(Recorded data)
##########
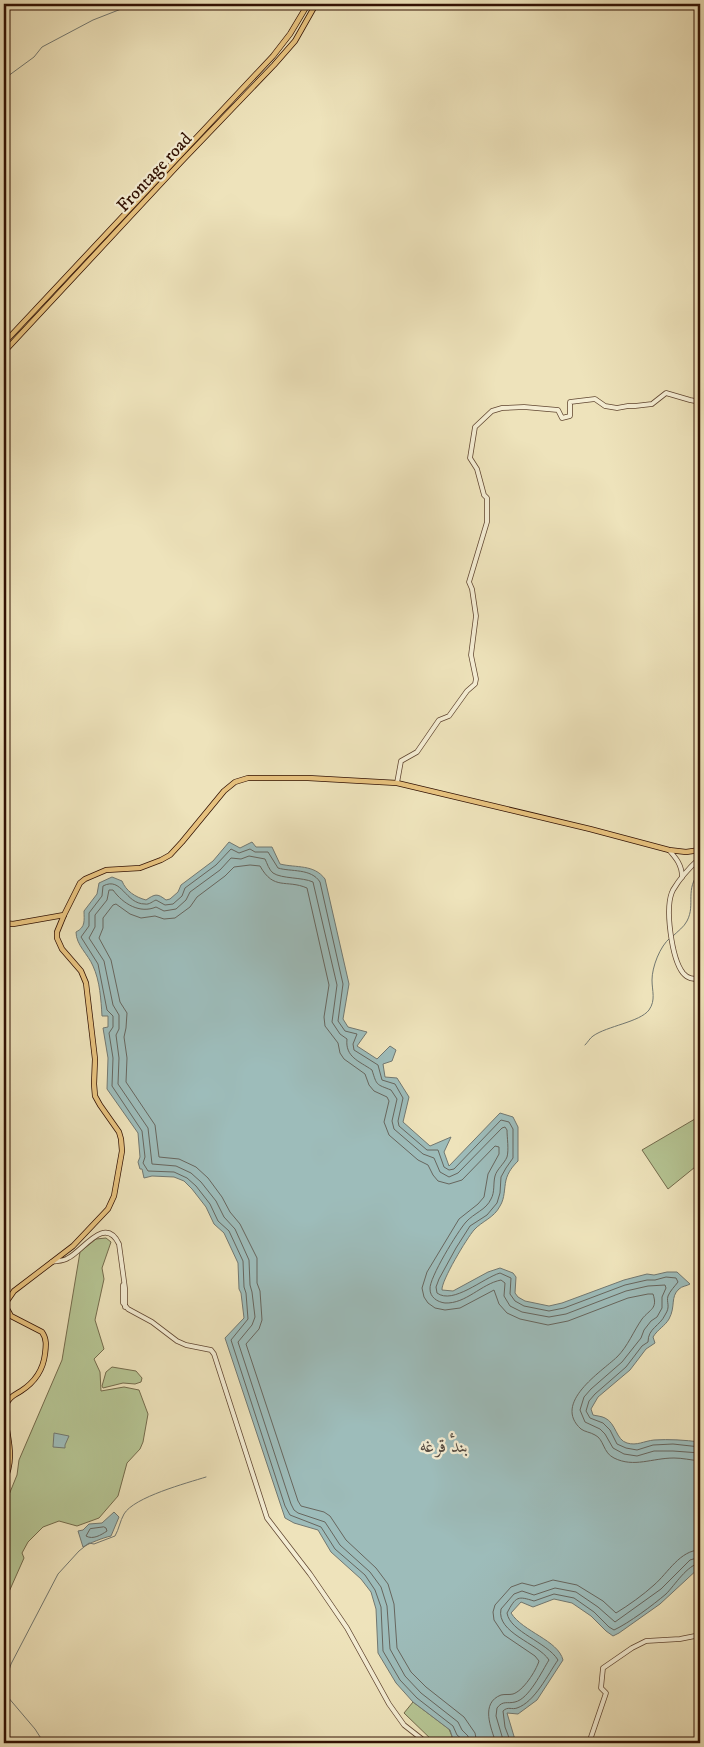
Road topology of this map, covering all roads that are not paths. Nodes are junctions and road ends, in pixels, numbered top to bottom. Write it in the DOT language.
graph roads {
  1 [pos="308,4"];
  2 [pos="316,4"];
  3 [pos="304,12"];
  4 [pos="310,16"];
  5 [pos="4,343"];
  6 [pos="4,352"];
  7 [pos="700,402"];
  8 [pos="397,783"];
  9 [pos="669,850"];
  10 [pos="700,850"];
  11 [pos="700,858"];
  12 [pos="679,884"];
  13 [pos="64,915"];
  14 [pos="4,923"];
  15 [pos="700,979"];
  16 [pos="52,1262"];
  17 [pos="4,1482"];
  18 [pos="700,1634"];
  19 [pos="427,1743"];
  20 [pos="589,1743"];
  1 -- 3 [label="main road"];
  2 -- 4 [label="main road, Frontage road"];
  3 -- 4 [label="main road"];
  3 -- 5 [label="main road"];
  4 -- 6 [label="main road, Frontage road"];
  7 -- 8 [label="street"];
  8 -- 9 [label="main road"];
  8 -- 13 [label="main road"];
  9 -- 10 [label="main road"];
  9 -- 12 [label="street"];
  11 -- 12 [label="street"];
  12 -- 15 [label="street"];
  13 -- 14 [label="main road"];
  13 -- 16 [label="main road"];
  16 -- 17 [label="main road"];
  16 -- 19 [label="street"];
  18 -- 20 [label="street"];
}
##########
* _Task to carry out_
Each entry shown above must be quoted exactly, with its pictures left out.

* _Answer for the task_
Road topology of this map, covering all roads that are not paths. Nodes are junctions and road ends, in pixels, numbered top to bottom. Write it in the DOT language.
graph roads {
  1 [pos="308,4"];
  2 [pos="316,4"];
  3 [pos="304,12"];
  4 [pos="310,16"];
  5 [pos="4,343"];
  6 [pos="4,352"];
  7 [pos="700,402"];
  8 [pos="397,783"];
  9 [pos="669,850"];
  10 [pos="700,850"];
  11 [pos="700,858"];
  12 [pos="679,884"];
  13 [pos="64,915"];
  14 [pos="4,923"];
  15 [pos="700,979"];
  16 [pos="52,1262"];
  17 [pos="4,1482"];
  18 [pos="700,1634"];
  19 [pos="427,1743"];
  20 [pos="589,1743"];
  1 -- 3 [label="main road"];
  2 -- 4 [label="main road, Frontage road"];
  3 -- 4 [label="main road"];
  3 -- 5 [label="main road"];
  4 -- 6 [label="main road, Frontage road"];
  7 -- 8 [label="street"];
  8 -- 9 [label="main road"];
  8 -- 13 [label="main road"];
  9 -- 10 [label="main road"];
  9 -- 12 [label="street"];
  11 -- 12 [label="street"];
  12 -- 15 [label="street"];
  13 -- 14 [label="main road"];
  13 -- 16 [label="main road"];
  16 -- 17 [label="main road"];
  16 -- 19 [label="street"];
  18 -- 20 [label="street"];
}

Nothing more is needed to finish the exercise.